Kemal Can, yazısında 2018 yılı genel seçimleri sürecinde sürdürülen tartışmalara değindiği yazısında, 12 Eylül’den sonra da ve çok sıkça tanıdığımız, açıktan açığa ya da dolaylı ifadelerle tezlerini savunurken, aynı argümanların farklı yorumlarını dillendirmekten başka bir açılım getiremiyorlardı. Geleceğe ilişkin yorumlarla süslenen yazılarımız, “evrenselliği” iddialarıyla mutlaklaştırılan ve dinsel bir boyut kazandırılan Marksizm anlayışına karşı “somut koşulların somut tahlili” gibi zamanın egemen olan ruhuna kendini kaptırıp “duvarların yıkıldığı”, “sosyalizmin çöktüğü”, “kapitalizmin zaferini kutladığı” iddialarına kadar gerileyen “zamanın ruhunu yakalamak” esprisi… Kemal Can, dönemin (2018) tartışmalarını şöyle betimlemişti: “Tartışmaya katılan hemen herkes, kendi tezini kendi gibi düşünmeyenlerin yanlışlığı üzerine inşa etmeye çalışıyor, hatta önemli bir kısmı oradan ileriye de gitmiyor. En hafifinden “ahmaklık”, “aymazlık” olan suçlamalar hakaretlere kadar yükseliyor. Çünkü, dönemin ruhu; “anlatacak bir şey aramanın” değil karşındakinin kötü, yetersiz ve güçsüz olduğunu kanıtlamanın daha geçerli olduğu bir zemin yaratıyor. İkna edici bir şey söylemek yerine “ötekinin” sesini boğmak, haklı çıkmak değil karşındakini yere sermek, kavgayı önceden çıkartmak ve ilk yumruğu atmak önemli.”

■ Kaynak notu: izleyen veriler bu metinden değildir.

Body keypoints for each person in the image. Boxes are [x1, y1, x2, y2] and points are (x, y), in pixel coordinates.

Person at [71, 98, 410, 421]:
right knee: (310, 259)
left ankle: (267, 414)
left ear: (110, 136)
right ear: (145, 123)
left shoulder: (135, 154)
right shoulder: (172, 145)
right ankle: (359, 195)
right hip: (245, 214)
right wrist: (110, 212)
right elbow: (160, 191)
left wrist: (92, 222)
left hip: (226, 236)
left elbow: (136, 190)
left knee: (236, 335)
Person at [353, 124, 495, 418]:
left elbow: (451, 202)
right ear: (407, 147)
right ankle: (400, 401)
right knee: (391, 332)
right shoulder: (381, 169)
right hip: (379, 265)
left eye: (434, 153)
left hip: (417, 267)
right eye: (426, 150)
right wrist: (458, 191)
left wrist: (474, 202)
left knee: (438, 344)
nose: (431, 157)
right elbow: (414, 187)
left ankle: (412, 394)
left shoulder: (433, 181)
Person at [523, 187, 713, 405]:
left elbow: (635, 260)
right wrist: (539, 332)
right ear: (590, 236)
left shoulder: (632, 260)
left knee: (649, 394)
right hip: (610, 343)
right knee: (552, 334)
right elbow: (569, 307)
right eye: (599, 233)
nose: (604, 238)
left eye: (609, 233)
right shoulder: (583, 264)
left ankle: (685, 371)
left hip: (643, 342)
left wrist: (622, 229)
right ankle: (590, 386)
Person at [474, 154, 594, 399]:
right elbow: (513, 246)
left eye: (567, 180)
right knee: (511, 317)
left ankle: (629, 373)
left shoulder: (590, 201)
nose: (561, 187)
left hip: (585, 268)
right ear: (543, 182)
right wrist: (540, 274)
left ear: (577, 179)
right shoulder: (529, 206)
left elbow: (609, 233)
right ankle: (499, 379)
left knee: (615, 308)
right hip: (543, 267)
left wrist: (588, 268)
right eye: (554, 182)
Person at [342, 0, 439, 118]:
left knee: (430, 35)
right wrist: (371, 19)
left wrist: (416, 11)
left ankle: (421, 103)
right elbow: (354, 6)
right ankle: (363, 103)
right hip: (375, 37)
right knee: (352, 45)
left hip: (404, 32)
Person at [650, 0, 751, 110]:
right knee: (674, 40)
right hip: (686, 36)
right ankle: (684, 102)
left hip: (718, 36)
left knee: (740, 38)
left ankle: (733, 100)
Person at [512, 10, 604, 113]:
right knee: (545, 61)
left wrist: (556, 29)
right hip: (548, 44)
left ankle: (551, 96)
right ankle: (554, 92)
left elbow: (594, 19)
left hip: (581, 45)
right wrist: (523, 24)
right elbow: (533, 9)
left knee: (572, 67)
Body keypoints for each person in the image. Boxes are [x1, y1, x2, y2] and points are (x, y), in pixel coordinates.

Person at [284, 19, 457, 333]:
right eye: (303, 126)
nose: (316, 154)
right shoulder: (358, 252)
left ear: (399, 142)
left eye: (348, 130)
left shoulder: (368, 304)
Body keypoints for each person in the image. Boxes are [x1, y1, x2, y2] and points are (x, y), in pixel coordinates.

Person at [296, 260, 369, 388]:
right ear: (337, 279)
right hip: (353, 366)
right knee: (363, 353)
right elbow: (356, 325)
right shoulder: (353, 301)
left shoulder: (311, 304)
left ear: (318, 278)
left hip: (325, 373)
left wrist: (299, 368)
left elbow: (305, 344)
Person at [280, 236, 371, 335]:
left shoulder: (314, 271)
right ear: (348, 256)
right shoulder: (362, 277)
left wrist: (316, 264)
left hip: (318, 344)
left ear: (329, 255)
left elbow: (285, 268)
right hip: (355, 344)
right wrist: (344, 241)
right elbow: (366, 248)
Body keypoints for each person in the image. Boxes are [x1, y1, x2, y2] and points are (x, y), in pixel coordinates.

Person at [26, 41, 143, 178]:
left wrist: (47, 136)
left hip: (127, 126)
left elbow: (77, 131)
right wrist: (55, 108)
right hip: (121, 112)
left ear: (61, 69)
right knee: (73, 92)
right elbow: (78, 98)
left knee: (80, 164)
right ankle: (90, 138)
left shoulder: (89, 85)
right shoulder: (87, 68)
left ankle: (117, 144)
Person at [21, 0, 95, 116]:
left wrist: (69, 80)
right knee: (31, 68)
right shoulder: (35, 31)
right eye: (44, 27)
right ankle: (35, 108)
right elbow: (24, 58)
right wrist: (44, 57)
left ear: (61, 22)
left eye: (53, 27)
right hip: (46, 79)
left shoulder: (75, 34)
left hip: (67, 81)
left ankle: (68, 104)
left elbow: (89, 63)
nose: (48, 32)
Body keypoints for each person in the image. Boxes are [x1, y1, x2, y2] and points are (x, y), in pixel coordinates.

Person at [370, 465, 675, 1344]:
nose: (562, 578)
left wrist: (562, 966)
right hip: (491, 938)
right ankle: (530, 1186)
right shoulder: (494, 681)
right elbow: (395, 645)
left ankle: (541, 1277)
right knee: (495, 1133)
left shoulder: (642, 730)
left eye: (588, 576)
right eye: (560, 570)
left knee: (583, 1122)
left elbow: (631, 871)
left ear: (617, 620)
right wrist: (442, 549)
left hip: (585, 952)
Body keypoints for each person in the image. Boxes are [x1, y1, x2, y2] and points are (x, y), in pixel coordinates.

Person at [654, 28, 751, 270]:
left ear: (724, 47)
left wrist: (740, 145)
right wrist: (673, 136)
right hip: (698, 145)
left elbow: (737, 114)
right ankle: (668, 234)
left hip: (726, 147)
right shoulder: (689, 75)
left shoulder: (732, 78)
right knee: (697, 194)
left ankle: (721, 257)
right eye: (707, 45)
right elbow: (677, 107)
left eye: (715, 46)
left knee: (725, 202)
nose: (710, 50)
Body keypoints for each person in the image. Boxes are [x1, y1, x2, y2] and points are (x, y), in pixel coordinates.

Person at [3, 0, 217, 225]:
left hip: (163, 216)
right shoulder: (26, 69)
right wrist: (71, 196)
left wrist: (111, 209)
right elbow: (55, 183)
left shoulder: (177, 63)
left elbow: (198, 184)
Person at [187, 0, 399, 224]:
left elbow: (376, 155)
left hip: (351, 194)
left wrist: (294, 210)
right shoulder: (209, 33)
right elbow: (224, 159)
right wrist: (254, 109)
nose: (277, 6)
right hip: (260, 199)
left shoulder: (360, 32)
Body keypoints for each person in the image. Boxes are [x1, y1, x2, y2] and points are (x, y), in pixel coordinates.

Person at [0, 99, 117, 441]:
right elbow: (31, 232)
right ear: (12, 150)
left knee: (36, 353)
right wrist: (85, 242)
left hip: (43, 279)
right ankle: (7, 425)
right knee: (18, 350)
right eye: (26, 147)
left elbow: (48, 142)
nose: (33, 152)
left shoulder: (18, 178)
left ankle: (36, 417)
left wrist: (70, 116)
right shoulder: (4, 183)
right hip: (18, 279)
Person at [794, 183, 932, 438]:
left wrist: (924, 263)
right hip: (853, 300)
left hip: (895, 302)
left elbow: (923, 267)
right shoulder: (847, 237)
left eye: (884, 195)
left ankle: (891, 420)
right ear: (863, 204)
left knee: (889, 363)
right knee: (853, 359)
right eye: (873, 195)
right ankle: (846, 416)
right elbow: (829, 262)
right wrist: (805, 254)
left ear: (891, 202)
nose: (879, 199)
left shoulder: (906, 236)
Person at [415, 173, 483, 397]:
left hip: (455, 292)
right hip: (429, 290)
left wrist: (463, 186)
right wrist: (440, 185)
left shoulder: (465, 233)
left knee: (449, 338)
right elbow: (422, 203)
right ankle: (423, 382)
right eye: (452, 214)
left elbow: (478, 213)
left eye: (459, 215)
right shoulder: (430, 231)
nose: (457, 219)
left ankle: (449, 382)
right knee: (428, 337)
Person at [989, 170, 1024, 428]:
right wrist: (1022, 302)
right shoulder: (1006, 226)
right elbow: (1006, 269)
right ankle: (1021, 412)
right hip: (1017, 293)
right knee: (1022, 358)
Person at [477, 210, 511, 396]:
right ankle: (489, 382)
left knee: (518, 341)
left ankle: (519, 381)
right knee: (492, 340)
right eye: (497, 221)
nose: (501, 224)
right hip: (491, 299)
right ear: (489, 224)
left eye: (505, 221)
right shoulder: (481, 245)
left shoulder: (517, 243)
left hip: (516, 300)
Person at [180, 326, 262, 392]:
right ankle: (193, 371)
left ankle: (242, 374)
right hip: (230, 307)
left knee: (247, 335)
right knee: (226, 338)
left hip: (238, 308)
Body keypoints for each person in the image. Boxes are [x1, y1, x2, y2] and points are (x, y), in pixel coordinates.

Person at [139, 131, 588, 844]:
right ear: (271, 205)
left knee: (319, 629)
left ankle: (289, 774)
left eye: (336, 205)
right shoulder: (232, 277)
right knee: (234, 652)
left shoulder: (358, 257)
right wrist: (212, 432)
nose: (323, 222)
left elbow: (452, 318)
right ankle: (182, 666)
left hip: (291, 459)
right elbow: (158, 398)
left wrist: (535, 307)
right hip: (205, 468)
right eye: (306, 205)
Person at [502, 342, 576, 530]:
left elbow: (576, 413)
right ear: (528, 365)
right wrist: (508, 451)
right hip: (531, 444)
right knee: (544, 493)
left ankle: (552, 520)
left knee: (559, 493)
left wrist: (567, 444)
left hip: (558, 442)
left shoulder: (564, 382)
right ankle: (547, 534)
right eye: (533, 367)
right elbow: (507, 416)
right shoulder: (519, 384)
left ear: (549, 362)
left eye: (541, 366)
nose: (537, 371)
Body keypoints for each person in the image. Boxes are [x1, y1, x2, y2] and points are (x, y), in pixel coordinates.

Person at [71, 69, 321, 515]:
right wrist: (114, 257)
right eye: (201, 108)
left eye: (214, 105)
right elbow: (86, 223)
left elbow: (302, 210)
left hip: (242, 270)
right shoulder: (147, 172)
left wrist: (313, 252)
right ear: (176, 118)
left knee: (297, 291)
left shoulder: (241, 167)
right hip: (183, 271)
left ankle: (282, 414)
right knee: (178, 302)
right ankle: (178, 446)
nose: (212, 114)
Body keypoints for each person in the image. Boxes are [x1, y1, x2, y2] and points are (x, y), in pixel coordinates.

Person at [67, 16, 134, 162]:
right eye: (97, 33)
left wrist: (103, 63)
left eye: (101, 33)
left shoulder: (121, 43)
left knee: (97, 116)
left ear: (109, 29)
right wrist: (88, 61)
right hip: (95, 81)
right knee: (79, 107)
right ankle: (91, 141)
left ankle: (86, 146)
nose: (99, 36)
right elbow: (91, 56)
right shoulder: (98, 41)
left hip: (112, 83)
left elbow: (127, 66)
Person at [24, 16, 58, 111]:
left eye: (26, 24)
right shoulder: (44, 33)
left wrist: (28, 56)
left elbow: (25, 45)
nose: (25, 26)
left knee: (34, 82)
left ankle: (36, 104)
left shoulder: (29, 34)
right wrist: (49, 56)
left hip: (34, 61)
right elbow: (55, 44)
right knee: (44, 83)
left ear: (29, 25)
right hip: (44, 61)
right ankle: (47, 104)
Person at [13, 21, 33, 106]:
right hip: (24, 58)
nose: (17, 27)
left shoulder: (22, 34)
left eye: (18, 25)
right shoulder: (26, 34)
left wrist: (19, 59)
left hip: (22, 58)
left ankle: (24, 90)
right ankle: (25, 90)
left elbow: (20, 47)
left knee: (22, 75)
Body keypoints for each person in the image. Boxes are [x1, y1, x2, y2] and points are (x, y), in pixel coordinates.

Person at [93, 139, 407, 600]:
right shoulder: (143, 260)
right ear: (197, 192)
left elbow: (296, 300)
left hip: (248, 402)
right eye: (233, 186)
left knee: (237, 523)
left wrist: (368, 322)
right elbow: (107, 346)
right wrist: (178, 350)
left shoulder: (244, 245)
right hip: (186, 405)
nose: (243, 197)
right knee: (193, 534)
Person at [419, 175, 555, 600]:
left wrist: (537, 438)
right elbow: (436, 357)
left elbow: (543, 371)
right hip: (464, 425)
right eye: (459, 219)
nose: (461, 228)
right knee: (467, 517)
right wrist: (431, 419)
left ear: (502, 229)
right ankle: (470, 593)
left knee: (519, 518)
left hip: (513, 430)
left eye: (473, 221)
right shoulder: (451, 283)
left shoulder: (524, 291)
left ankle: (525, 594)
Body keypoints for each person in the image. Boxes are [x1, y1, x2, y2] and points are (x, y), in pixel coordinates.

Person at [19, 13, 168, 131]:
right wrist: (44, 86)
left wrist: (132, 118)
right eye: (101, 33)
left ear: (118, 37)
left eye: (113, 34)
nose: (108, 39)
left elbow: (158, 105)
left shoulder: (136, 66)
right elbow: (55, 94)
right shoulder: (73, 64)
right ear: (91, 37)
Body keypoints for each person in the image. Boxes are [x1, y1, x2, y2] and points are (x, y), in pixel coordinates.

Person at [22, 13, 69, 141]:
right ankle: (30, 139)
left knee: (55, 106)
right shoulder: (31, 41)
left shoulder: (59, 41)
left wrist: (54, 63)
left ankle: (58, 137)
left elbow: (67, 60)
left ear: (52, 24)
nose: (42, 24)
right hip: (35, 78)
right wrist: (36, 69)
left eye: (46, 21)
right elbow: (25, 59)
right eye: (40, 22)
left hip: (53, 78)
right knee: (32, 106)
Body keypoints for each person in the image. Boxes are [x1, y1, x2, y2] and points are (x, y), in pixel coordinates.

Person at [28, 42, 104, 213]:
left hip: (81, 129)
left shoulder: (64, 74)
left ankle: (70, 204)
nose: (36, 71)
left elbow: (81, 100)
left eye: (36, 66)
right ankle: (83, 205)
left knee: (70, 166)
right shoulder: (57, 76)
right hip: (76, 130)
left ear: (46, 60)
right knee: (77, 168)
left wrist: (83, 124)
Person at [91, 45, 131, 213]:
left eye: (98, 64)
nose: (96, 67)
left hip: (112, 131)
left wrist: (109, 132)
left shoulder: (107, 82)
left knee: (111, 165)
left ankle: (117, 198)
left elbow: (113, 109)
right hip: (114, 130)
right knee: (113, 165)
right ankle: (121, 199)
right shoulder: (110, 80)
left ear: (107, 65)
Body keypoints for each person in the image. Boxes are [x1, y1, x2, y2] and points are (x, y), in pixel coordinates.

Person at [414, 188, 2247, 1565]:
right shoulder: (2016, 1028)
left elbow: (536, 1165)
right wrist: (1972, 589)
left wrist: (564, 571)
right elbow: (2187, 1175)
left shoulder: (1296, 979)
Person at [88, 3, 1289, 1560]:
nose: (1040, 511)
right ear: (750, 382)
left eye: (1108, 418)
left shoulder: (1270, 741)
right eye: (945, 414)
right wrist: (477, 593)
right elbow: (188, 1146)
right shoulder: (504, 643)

Zamanın ruhunu yakalamak isteyenlerin zamanı ruhsuzlaştırdığı böylesi görüntülerle kirletilmesi (siyaset ya da grup farkı gözetmeksizin söyleyerek), ne yazık ki tarihimizde sıkça görüntülenen bir illet gibi yapıştı yakamıza. Tarihin babası olarak tanımlanan Heredot’tan daha önce ve üstelik bu asker-komutan olarak içinde yer aldığı Pelepones savaşları üzerine ilk tarih kitabını yazan Antik Yunan felsefesinin önemli isimlerinden biri olan Thukidides (MÖ: 472-404) , “doğaüstü güçlerin keyfi iradelerine göre biçimlendiği düşünülen toplumsal değişimlerin gerçekte sadece ve sadece ‘birlikte yaşayan insan eylemlerinin ürünü’” olduğunu söyleyerek geleneksel idealist felsefeye ve düşünce sistemlerine büyük bir darbe indirirken “toplumsal sorunların nedenlerinin tespit edilebileceği ve bu sorunların çözümünde bilimsel yöntemlerin uygulanabileceği görüşünü” savunarak da Marks’a kadar ulaşan bir etkileme gücü kazanmıştır. Thukidides, siyasetin eleştirel değerlendirmesinin yapılabilmesinin yolunun kesinlikle tarihin araştırılmasından geçmekte olduğunu söyleyerek, çağdaşı Heredot’tan bütünüyle ayrışmıştır. 

***** 

“Tarih” üzerine uğraşmak, o tarih içinde yer alanların savunma güdüsüyle “tarihsiz” olarak yapabileceği (ki, çoğu zaman sadece bu yapılmaktadır) karşı tezlerle irdelenebilmesi için belgelere dayandırılması çok önemlidir. Ama elbette belgelerin seçimi de bu konuda “her türlü hileye” kapı açabilir. Bu nedenle böylesi bir çaba ancak farklılıkları da içeren çalışma gruplarıyla birlikte sürdürülmelidir.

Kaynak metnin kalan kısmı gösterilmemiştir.